這等感覺極為奇妙,外頭是無數慘呼之聲,光是聽著便能想象是如何的修羅地獄之景,自己卻還在這假山石之中同這剛見面的陌生人調弄風月。他對霍天都的感覺奇怪至極,雖然對兩人有著模糊的印象,卻又依稀感覺他們并非是這樣親密的關系,可偏偏這唇齒之間親吻的快慰說不清道不明,下腹熊熊欲火在這生死攸關的時刻轟然躥起,燒得他耳根盡赤,血脈賁張。
霍天都本意只是為了讓趙譽能夠快些恢復記憶,未想到這驟然親吻卻也讓他心中驟然起了漣漪,若非大敵當前,只想將這纏綿悱惻的吻繼續下去才好。
他松開那唇,趙譽猛然清醒過來,羞惱地將霍天都推開:“你要做什么!”
男人微微笑著,卻是又湊了上來,咬著王爺的耳垂說道:“奴婢自然是來服侍王爺的。”
趙譽整個身子被他壓在堅硬的石壁上,哪有半分伺候的意思,當即怒道:“胡言亂語!此刻外頭還不知道是出了什么狀況,保不準是遼人所派來的奸細,我怎能在此……”
霍天都眼眸中閃過一道精光,拉著這譽王透過假山石的縫隙朝外一看,只見無數士兵癲狂成了一團,各自啃噬著前一秒還親密至極的戰友,他們的面容上都呈現出一種死人的色彩,讓人不寒而栗。

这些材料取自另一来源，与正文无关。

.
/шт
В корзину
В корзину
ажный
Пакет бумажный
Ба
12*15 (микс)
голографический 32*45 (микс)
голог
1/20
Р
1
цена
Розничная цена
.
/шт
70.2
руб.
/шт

趙譽心驚膽戰,緊緊抓著身旁人的衣袖,顫聲道:“這究竟發生了何事?”
霍天都一時間也沒辦法給他解釋,只能咬牙道:“你若是想知曉,必須要自愿配合于我。”
趙譽做閑散王爺二十余年,雖知曉遼人如何威猛,卻也未曾親眼見過,如今見屬下都化為這人不人鬼不鬼的怪物,怎能不方寸大亂,只能把面前這人當作了救星:“按你所言,我要如何配合于你。”
霍天都瞧著好友相識百年的面容,猛地心頭一跳,咬牙道:“我先前所言非虛,你只要配合于我于我暫時交合,便當能回憶起前塵往事。”
趙譽亦是心頭狂跳,卻怎么也不愿相信霍天都所言,只覺得他這是胡言亂語,當即咬牙道:“這……這實在太過匪夷所思,恕我難以從命。”